I'd like every entry returned exactly as it is, with the images left out.

------

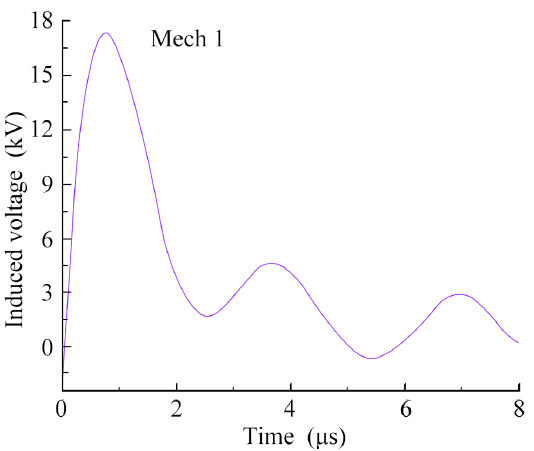
Figure 14. Induced voltage in mesh 1 under +10/350 µ s and 50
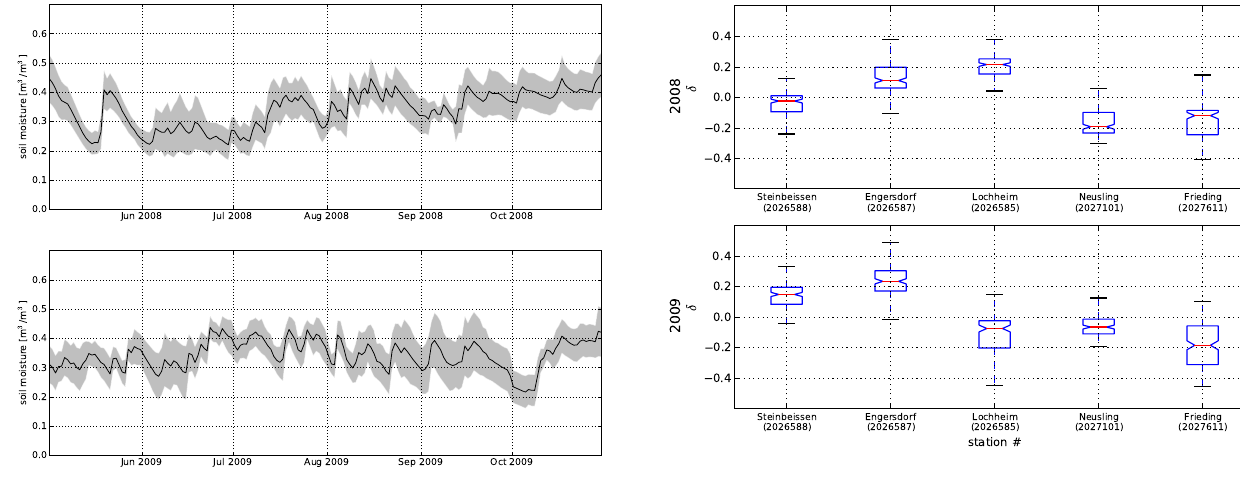
Fig. 3. Boxplot of the relative difference ¯ δ between soil moisture observations of a single station and the spatial mean ¯ θ . Boundaries of the boxes correspond to the 25% and 75% quartiles and the line indicates the median value. Whiskers indicate extreme values. Table 1. List of soil moisture stations, IDs of closest ISEA grid point and assigned experiment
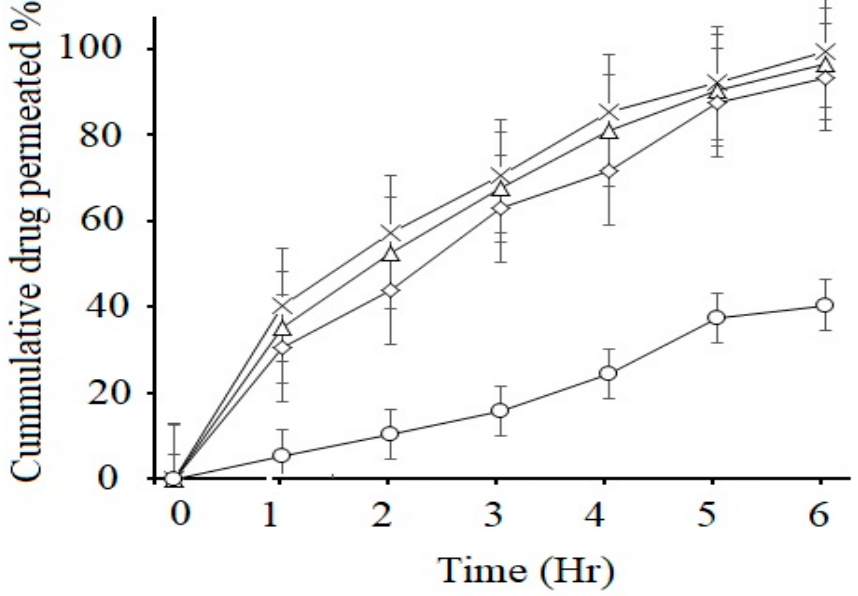
) and CFX from oily droplets (cid:35)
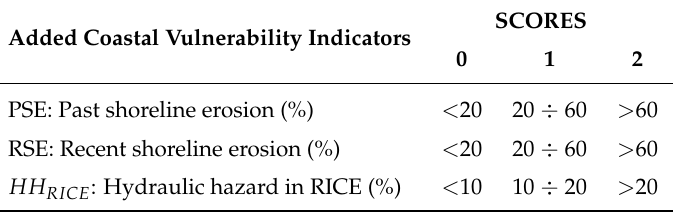
Table 2. Ranking scores of modified/added CVI indicators.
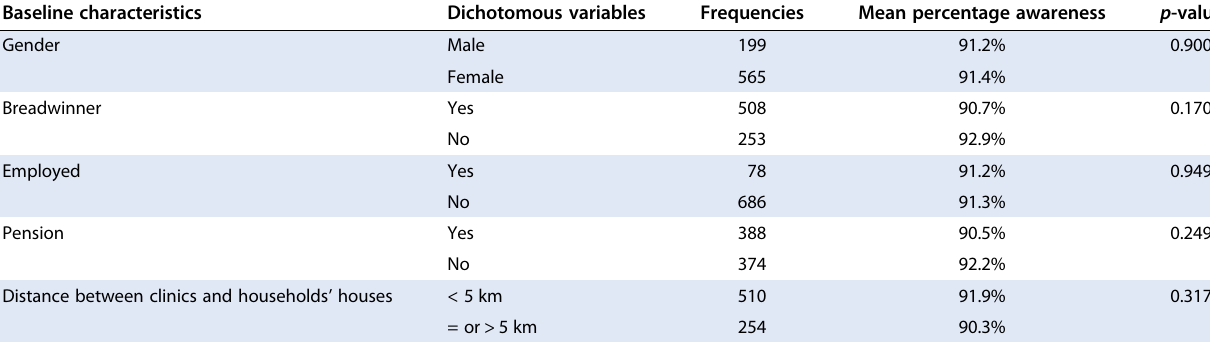
Table 3: Comparison of baseline characteristics with awareness of WBOT Baseline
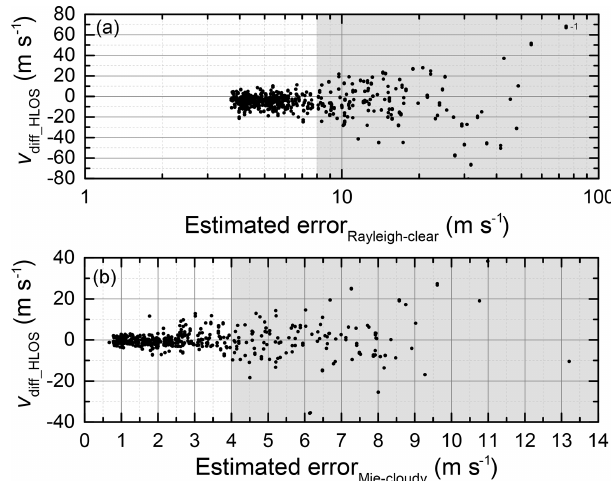
Figure 6. Wind speed difference of Aeolus HLOS winds and 2µm DWL winds projected onto the Aeolus viewing direction ac- cording to Eq. (2) depending on the estimated error given in the L2B product for Rayleigh-clear winds (a) and Mie-cloudy winds (b) . Shown are all valid data points from WindVal III and AVATARE. Data points with an estimated error larger than 8ms − 1 (Rayleigh) or 4ms − 1 (Mie) are not considered to be valid observations (gray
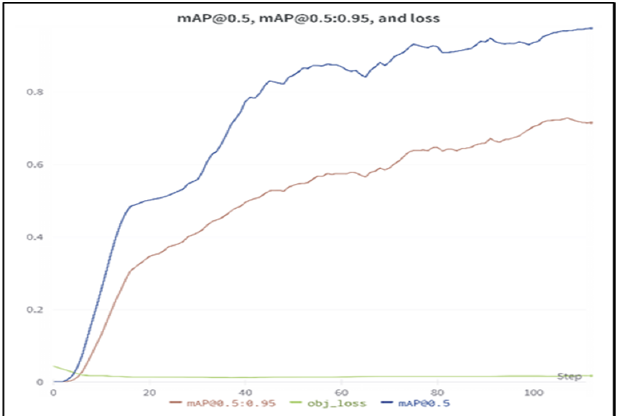
Figure 4. Mean Average Precision and Average Loss of Transfer Learning of Yolo with respect to Training Epochs.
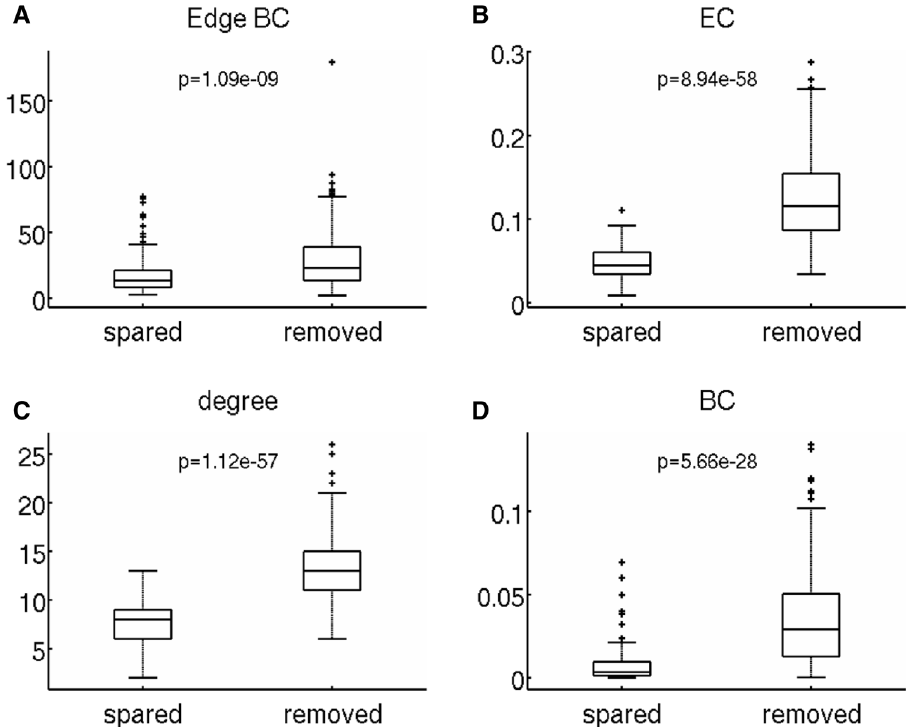
Figure 5. Do the network characteristics of the spared and removed connections differ? A 10% decrease in EC difference spared several connections (compared to a full resection). The network characteristics of the connections that were spared were compared to those that were removed. The network characteristics were edge BC of the connection ( A ), as well as EC ( B ), degree ( C ), and BC ( D ) of the node outside the SOZ that was connected to a SOZ node with the connection in question. Connections to hub nodes were removed significantly more often than they were spared. The p -values were corrected for multiple comparisons using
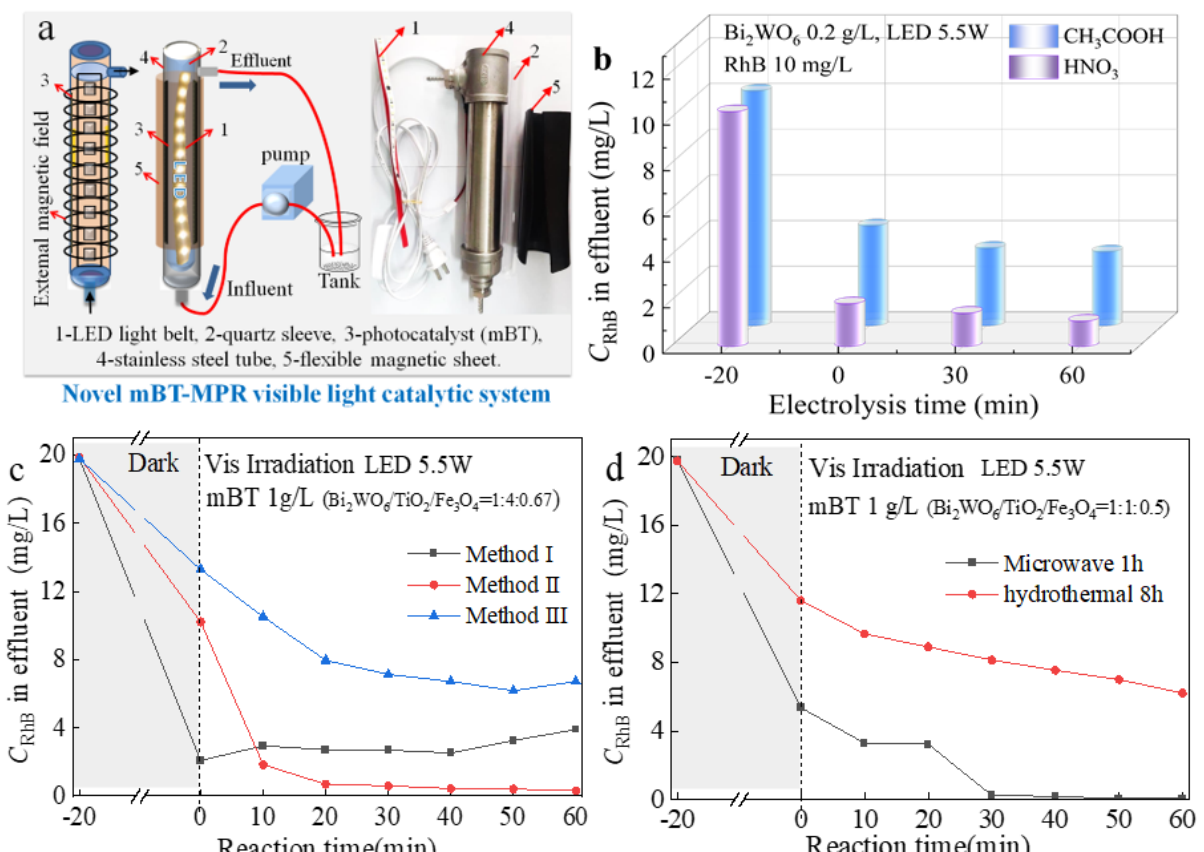
Figure 4. Schematic diagram of the mBT − MPR system ( a ), RhB degradation effect using Bi 2 WO 6 in different solvents ( b ), using mBT by three synthesis methods ( c ), and two heating modes ( d ).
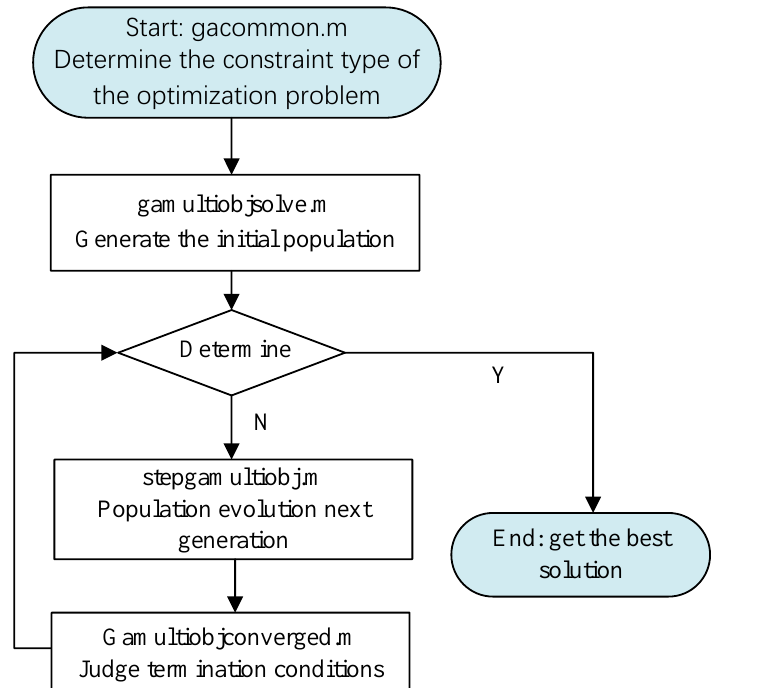
Figure 2. Software implementation of NSGA-II algorithm.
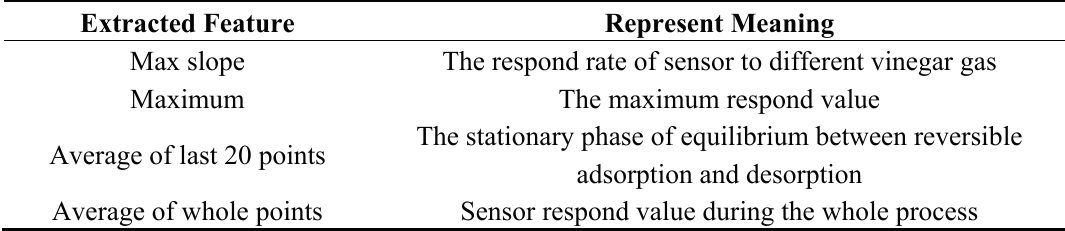
Table 4. Description of features extracted from original response curves in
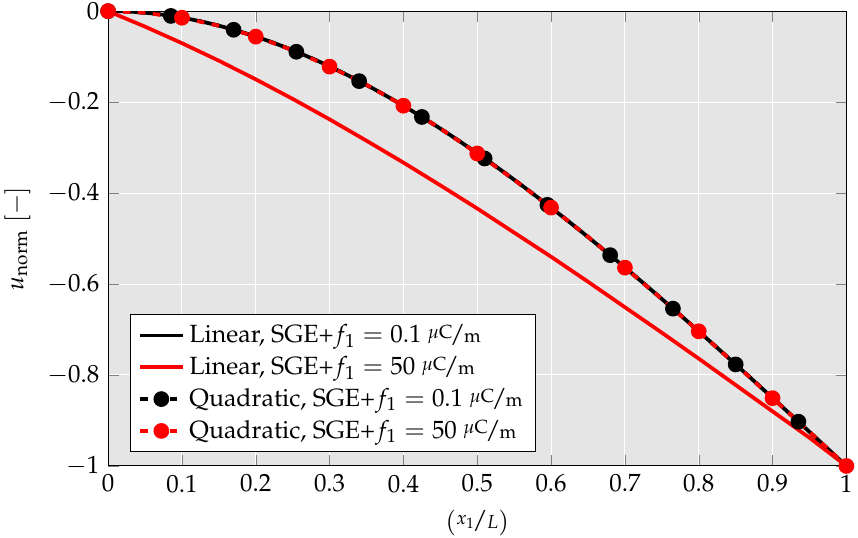
Figure 26. Comparison of cantilever beam bending for a small and high flexoelectric coefficient by using the linear and quadratic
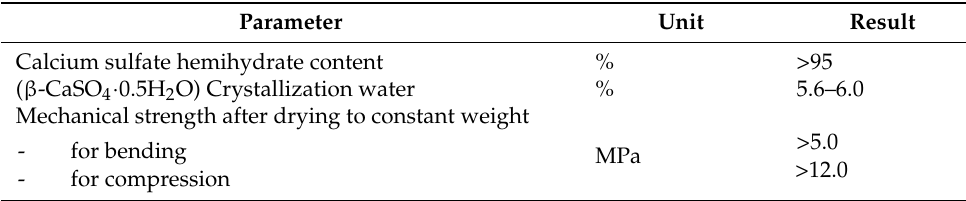
Table 2. Main parameters of Atlas gypsum.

------

**The answer**
Figure 14. Induced voltage in mesh 1 under +10/350 µ s and 50
Fig. 3. Boxplot of the relative difference ¯ δ between soil moisture observations of a single station and the spatial mean ¯ θ . Boundaries of the boxes correspond to the 25% and 75% quartiles and the line indicates the median value. Whiskers indicate extreme values. Table 1. List of soil moisture stations, IDs of closest ISEA grid point and assigned experiment
) and CFX from oily droplets (cid:35)
Table 2. Ranking scores of modified/added CVI indicators.
Table 3: Comparison of baseline characteristics with awareness of WBOT Baseline
Figure 6. Wind speed difference of Aeolus HLOS winds and 2µm DWL winds projected onto the Aeolus viewing direction ac- cording to Eq. (2) depending on the estimated error given in the L2B product for Rayleigh-clear winds (a) and Mie-cloudy winds (b) . Shown are all valid data points from WindVal III and AVATARE. Data points with an estimated error larger than 8ms − 1 (Rayleigh) or 4ms − 1 (Mie) are not considered to be valid observations (gray
Figure 4. Mean Average Precision and Average Loss of Transfer Learning of Yolo with respect to Training Epochs.
Figure 5. Do the network characteristics of the spared and removed connections differ? A 10% decrease in EC difference spared several connections (compared to a full resection). The network characteristics of the connections that were spared were compared to those that were removed. The network characteristics were edge BC of the connection ( A ), as well as EC ( B ), degree ( C ), and BC ( D ) of the node outside the SOZ that was connected to a SOZ node with the connection in question. Connections to hub nodes were removed significantly more often than they were spared. The p -values were corrected for multiple comparisons using
Figure 4. Schematic diagram of the mBT − MPR system ( a ), RhB degradation effect using Bi 2 WO 6 in different solvents ( b ), using mBT by three synthesis methods ( c ), and two heating modes ( d ).
Figure 2. Software implementation of NSGA-II algorithm.
Table 4. Description of features extracted from original response curves in
Figure 26. Comparison of cantilever beam bending for a small and high flexoelectric coefficient by using the linear and quadratic
Table 2. Main parameters of Atlas gypsum.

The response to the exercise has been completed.